In this study, reusable unmanned space vehicles, which start descent from a low-earth orbit (LEO) and land on the ground, are designed with several objective functions. To achieve this goal, an MDO was constructed consisting of vehicle geometry definition, weight analysis, propulsion analysis, aerothermodynamic analysis, trajectory analysis, and a multi-objective genetic algorithm (MOGA). There are three objectives: to minimize weight, to maximize the highest CL in the supersonic flight regime and to minimize the landing speed.
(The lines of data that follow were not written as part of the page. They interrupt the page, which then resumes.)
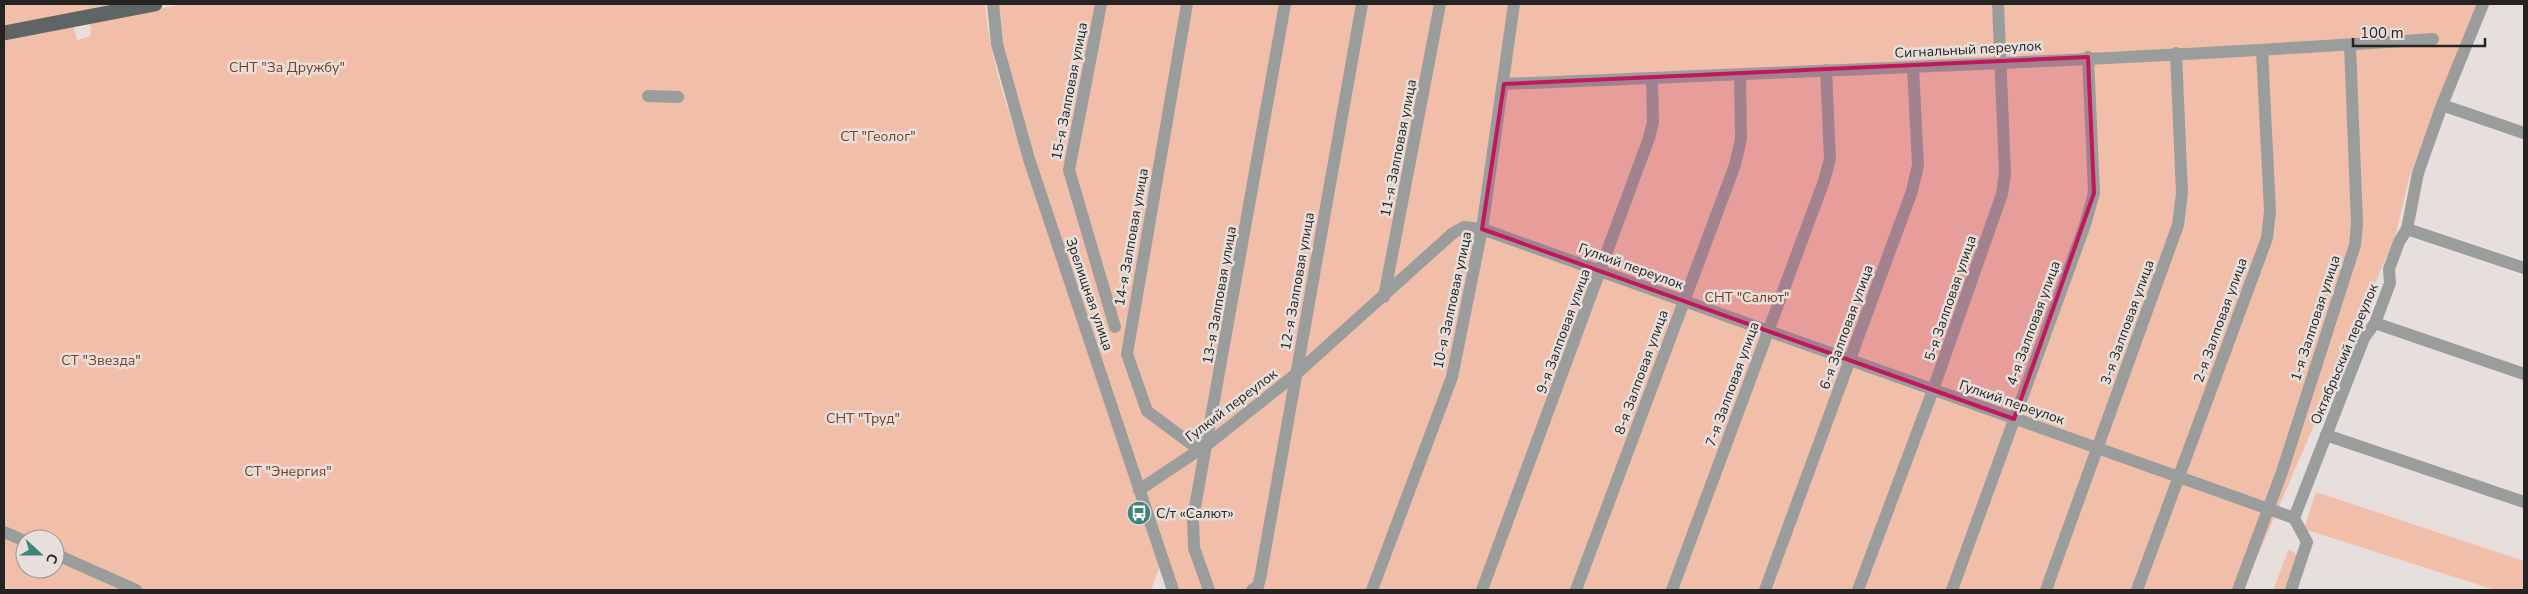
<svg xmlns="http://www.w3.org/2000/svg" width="2528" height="594" viewBox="0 0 2528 594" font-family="'Nunito Sans',sans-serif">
<rect width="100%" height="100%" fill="#e6dfdc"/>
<g fill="#f1bfa9" fill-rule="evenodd">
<polygon points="4,4 127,4 4,29"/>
<path d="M183 4H985C992 83 1027 160 1052 236 1090 345 1125 456 1160 566L1151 590H4V38L73 25 77 40 91 36 90 22ZM25 539H55V569H25Z"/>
<polygon points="995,4 2478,4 2410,175 2395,237 2243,590 1178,590 1040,177 997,30"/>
<polygon points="2316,492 2524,561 2524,590 2495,590 2304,529"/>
<polygon points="2289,549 2301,557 2288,590 2273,590"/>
</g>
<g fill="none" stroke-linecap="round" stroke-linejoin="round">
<g stroke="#9a9d9c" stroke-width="12">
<polyline points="993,4 997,44 1029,159 1173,590"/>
<polyline points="1101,4 1069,170 1115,327"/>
<polyline points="1187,4 1127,354 1147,411 1198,449"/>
<path d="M1504 84C1814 71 2124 60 2433 39"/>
<polyline points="648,96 678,97"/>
<polyline points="2442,105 2524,133"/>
<polyline points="2407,229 2524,268"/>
<polyline points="1384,297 1440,4"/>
<polyline points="2375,323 2524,374"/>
<polyline points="2326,435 2524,502"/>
<polyline points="1139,490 1208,444 1296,374 1453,233 1464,227 1482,229 2294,518"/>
<polyline points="4,532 25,541"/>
<polyline points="55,554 136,590"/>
<polyline points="1209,590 1194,548 1193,518 1285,4"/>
<polyline points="1252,590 1258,586 1260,579 1362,4"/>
<polyline points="1372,590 1452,377 1482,229 1514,4"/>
<polyline points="1482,590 1649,138 1653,122 1652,78"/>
<polyline points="1576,590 1735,165 1741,139 1740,75"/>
<polyline points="1672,590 1824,181 1830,159 1826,70"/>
<polyline points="1765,590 1912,191 1918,165 1913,67"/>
<polyline points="1858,590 1933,390 2002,194 2005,173 1998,4"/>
<polyline points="1952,590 2085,225 2094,193 2088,57"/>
<polyline points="2046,590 2178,225 2182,193 2176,53"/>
<polyline points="2137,590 2267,238 2270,211 2262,50"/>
<polyline points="2238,590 2282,472 2355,245 2357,224 2350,45"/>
<polyline points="2291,590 2307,542 2294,518 2364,338 2375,323 2390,283 2389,269 2399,242 2407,229 2418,173 2442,105 2483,4"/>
</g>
<polyline stroke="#5f6564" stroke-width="15" points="4,33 155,4"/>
</g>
<path fill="#c2185b" fill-opacity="0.2" stroke="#c2185b" stroke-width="4" stroke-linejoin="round" d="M2088 57 2094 193 2014 419 1482 229 1504 84Z"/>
<defs>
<g id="bus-disc" transform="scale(1.25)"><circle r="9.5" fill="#408477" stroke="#e6dfdc"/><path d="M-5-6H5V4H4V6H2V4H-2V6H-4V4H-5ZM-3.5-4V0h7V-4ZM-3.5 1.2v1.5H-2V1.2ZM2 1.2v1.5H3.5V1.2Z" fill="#fff"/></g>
</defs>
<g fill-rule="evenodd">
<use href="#bus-disc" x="1139" y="513"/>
</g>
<g text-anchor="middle" stroke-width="5" stroke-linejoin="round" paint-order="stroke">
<g font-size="14" fill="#262423" stroke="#e6dfdc">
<text transform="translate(1968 49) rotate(-3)" y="5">Сигнальный переулок</text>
<text transform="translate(1069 91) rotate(-79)" y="5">15-я Залповая улица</text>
<text transform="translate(1398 148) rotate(-79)" y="5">11-я Залповая улица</text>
<text transform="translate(1131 237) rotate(-80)" y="5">14-я Залповая улица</text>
<text transform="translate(1631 266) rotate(20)" y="5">Гулкий переулок</text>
<text transform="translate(1297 281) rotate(-80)" y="5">12-я Залповая улица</text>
<text transform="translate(1090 294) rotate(71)" y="5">Зрелищная улица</text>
<text transform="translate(1219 295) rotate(-80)" y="5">13-я Залповая улица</text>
<text transform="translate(1950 298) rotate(-71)" y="5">5-я Залповая улица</text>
<text transform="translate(1452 300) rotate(-78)" y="5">10-я Залповая улица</text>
<text transform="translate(2315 318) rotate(-72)" y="5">1-я Залповая улица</text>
<text transform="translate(2220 320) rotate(-70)" y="5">2-я Залповая улица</text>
<text transform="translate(2127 322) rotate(-70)" y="5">3-я Залповая улица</text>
<text transform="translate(2033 323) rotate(-70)" y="5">4-я Залповая улица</text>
<text transform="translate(1846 327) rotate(-70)" y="5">6-я Залповая улица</text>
<text transform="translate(1563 331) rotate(-70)" y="5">9-я Залповая улица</text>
<text transform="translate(2344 354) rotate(-67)" y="5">Октябрьский переулок</text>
<text transform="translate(1641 372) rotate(-70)" y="5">8-я Залповая улица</text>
<text transform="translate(1732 384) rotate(-70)" y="5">7-я Залповая улица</text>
<text transform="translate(2012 402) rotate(19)" y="5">Гулкий переулок</text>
<text transform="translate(1231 405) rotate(-37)" y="5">Гулкий переулок</text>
</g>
<g font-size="14" fill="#7e3c1d" stroke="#e6dfdc">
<text x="287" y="72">СНТ "За Дружбу"</text>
<text x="878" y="141">СТ "Геолог"</text>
<text x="1747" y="302">СНТ "Салют"</text>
<text x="101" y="365">СТ "Звезда"</text>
<text x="863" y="423">СНТ "Труд"</text>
<text x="288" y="476">СТ "Энергия"</text>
</g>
<g font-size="14" fill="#262423" stroke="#e6dfdc" text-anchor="start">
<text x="1156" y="518">С/т «Салют»</text>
</g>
</g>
<rect width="2528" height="594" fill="none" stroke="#262423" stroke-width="10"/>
<g transform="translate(40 554) rotate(111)"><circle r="24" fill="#e6dfdc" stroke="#999492"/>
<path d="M0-4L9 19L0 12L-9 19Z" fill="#408477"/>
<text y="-8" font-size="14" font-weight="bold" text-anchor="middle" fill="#262423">С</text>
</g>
<path d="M2353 38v8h132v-8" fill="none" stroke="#262423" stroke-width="2.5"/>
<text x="2360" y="38" font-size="15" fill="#262423" stroke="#e6dfdc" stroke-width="4" paint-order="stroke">100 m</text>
</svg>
As constraints, the maximum heat flux and maximum dynamic pressure are limited to 4 MW/m2 and 50 kPa, respectively, while longitudinal stability is maintained. The extreme solutions were selected in the Pareto solution, and the geometry and performance were compared according to the objective functions. All objective functions are in trade-off relationships with each other. Furthermore, conceptually designed geometries increased the maximum CL by widening the area directly receiving the flow. The overall weight of the lightest vehicle was reduced by reducing the size of the wings. In the supersonic flight regime, the vehicle with the largest maximum CL had a closer angle between the flow and the lower surface of the wing than the angle that resulted in the highest CL. The vehicle with the lowest landing speed achieved sufficient deceleration with the largest wing size.